EXERCISE BRIEF — Copy out all the lines of the data that hold the word "CROSS".

MATERIAL SUPPLIED —

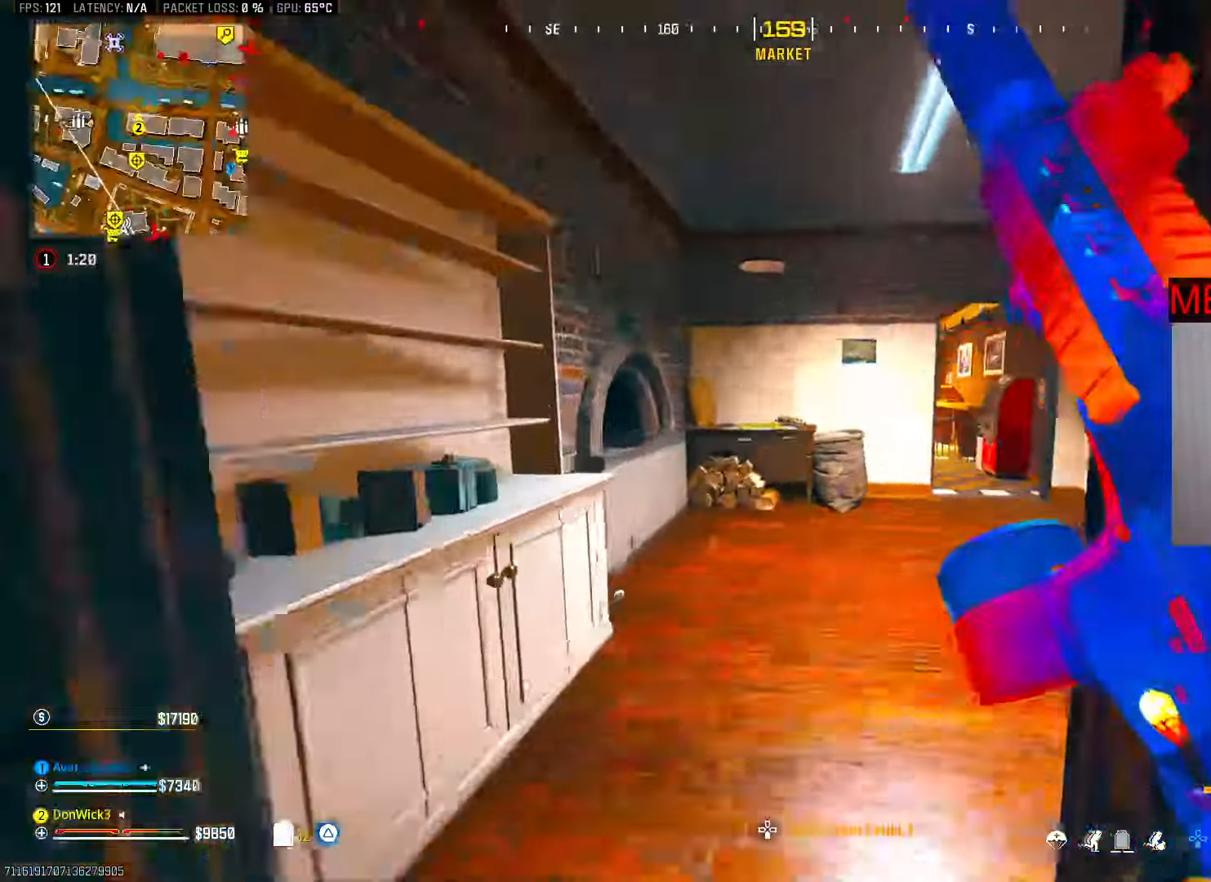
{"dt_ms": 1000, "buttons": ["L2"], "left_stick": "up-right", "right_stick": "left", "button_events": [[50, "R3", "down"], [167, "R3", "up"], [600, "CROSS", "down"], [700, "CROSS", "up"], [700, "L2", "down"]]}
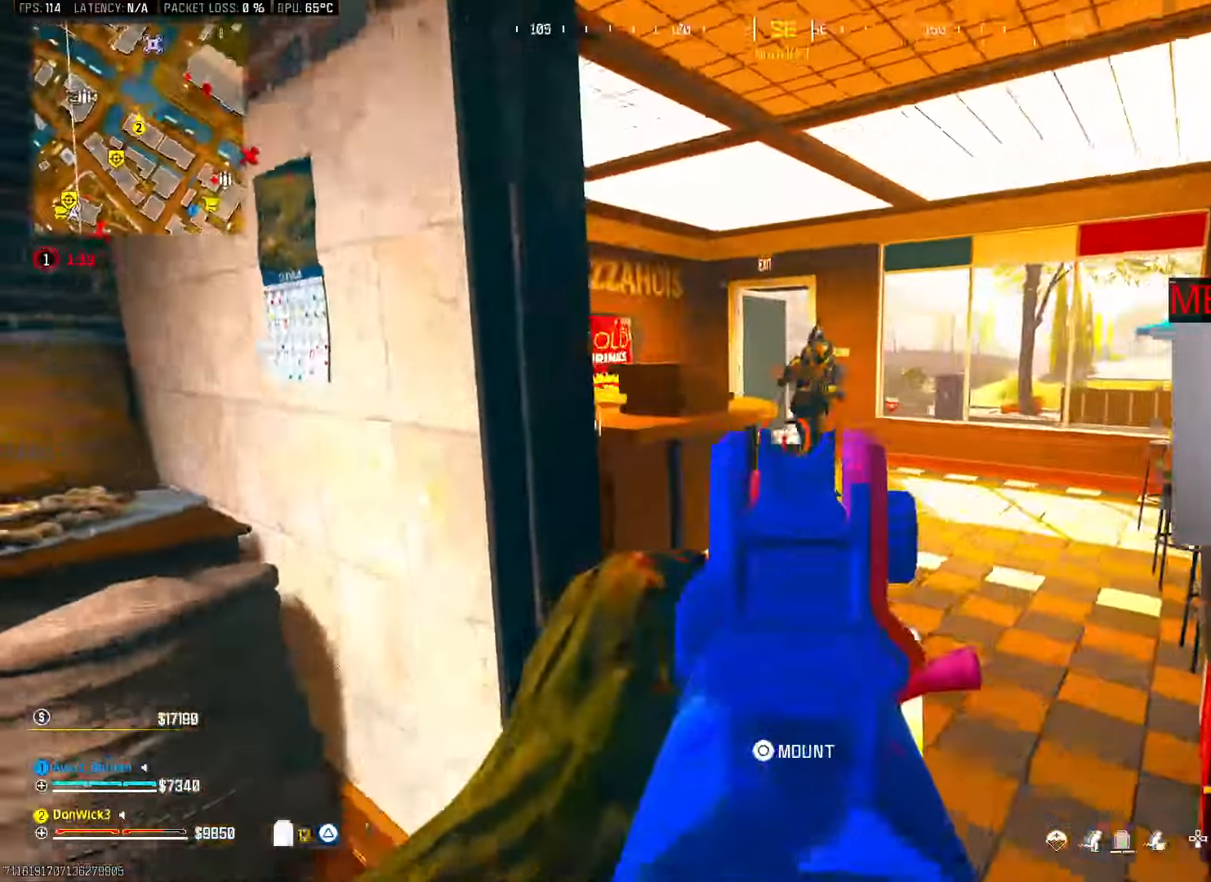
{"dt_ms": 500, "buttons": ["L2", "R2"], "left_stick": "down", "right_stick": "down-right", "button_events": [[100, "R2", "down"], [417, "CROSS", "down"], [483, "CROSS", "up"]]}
...
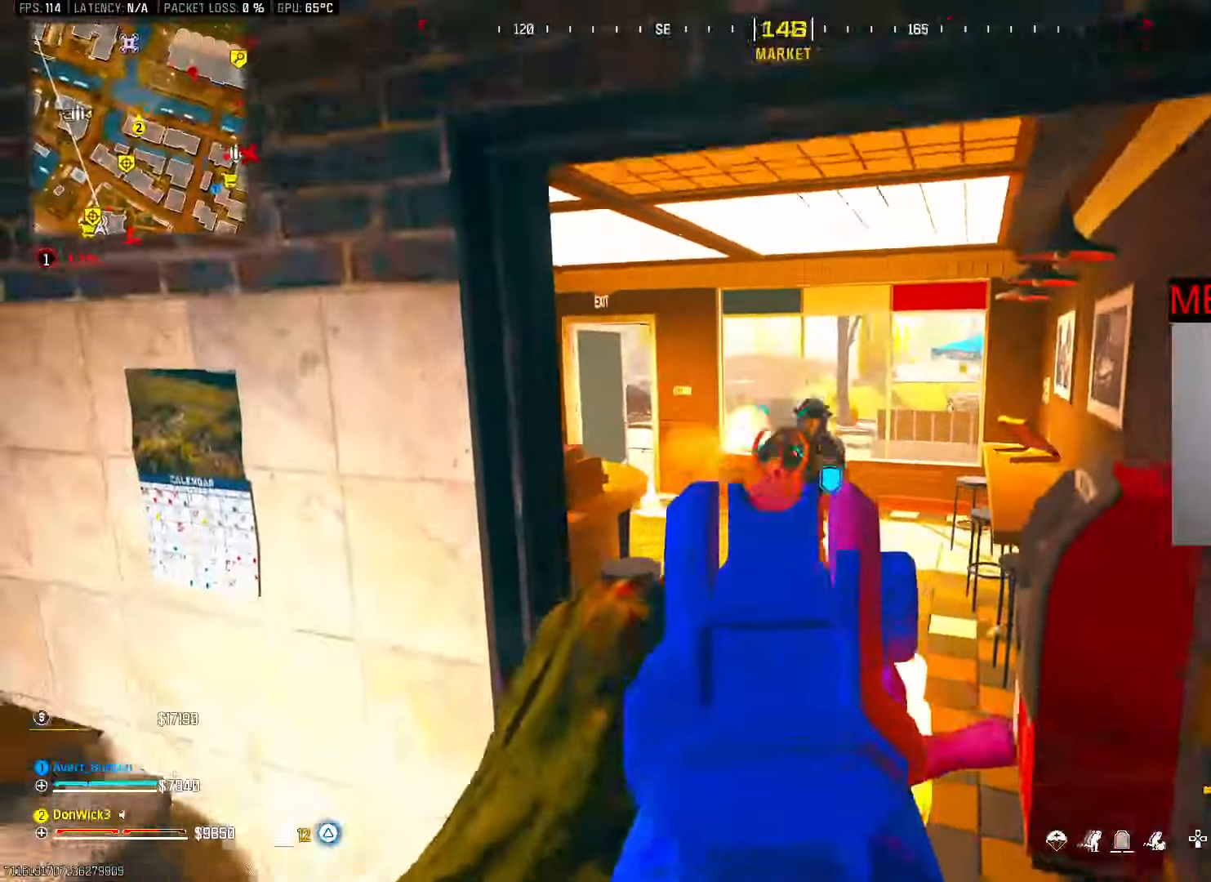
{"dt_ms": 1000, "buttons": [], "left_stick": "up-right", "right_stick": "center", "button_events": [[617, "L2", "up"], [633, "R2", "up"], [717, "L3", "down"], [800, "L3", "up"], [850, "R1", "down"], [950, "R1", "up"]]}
* * *
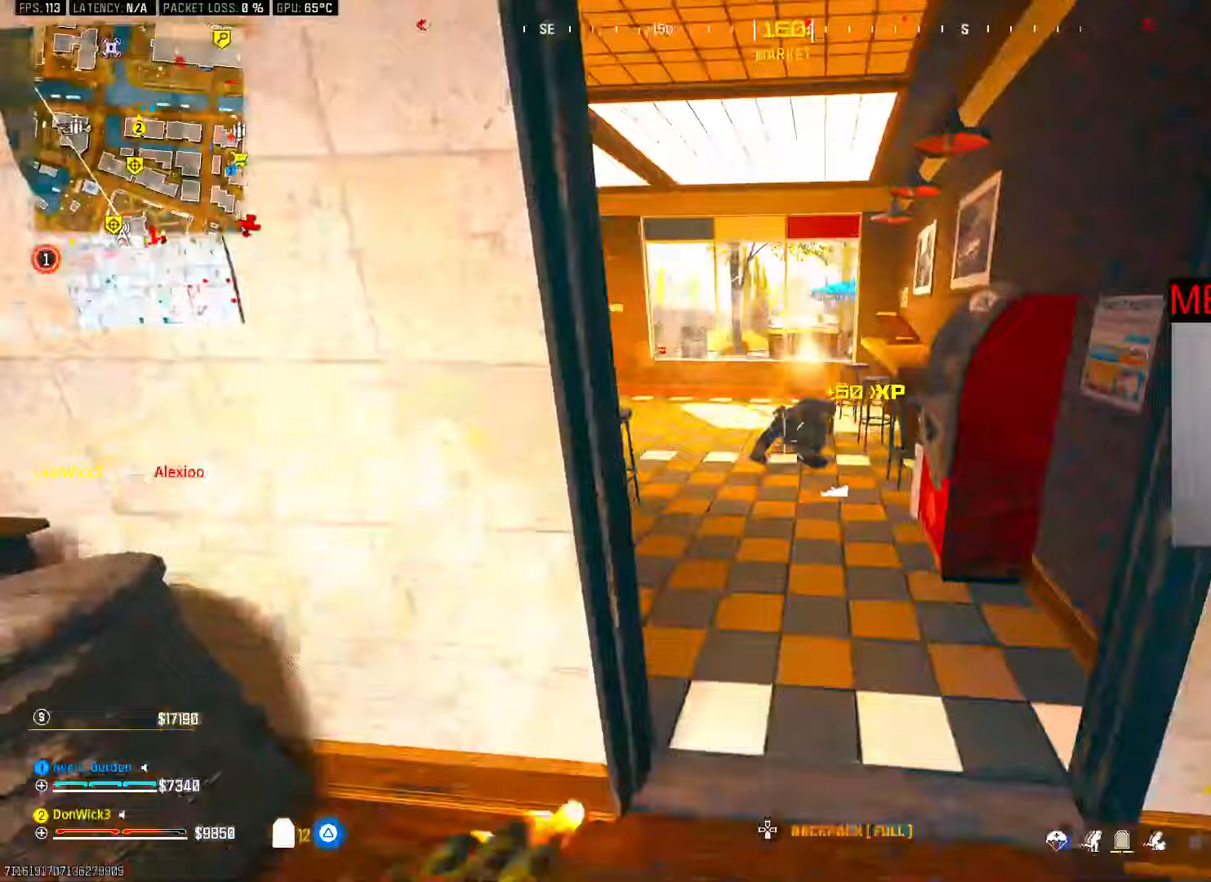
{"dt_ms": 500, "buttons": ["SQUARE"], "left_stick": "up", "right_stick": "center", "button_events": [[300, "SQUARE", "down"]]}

RESPONSE TO THE EXERCISE —
{"dt_ms": 1000, "buttons": ["L2"], "left_stick": "up-right", "right_stick": "left", "button_events": [[50, "R3", "down"], [167, "R3", "up"], [600, "CROSS", "down"], [700, "CROSS", "up"], [700, "L2", "down"]]}
{"dt_ms": 500, "buttons": ["L2", "R2"], "left_stick": "down", "right_stick": "down-right", "button_events": [[100, "R2", "down"], [417, "CROSS", "down"], [483, "CROSS", "up"]]}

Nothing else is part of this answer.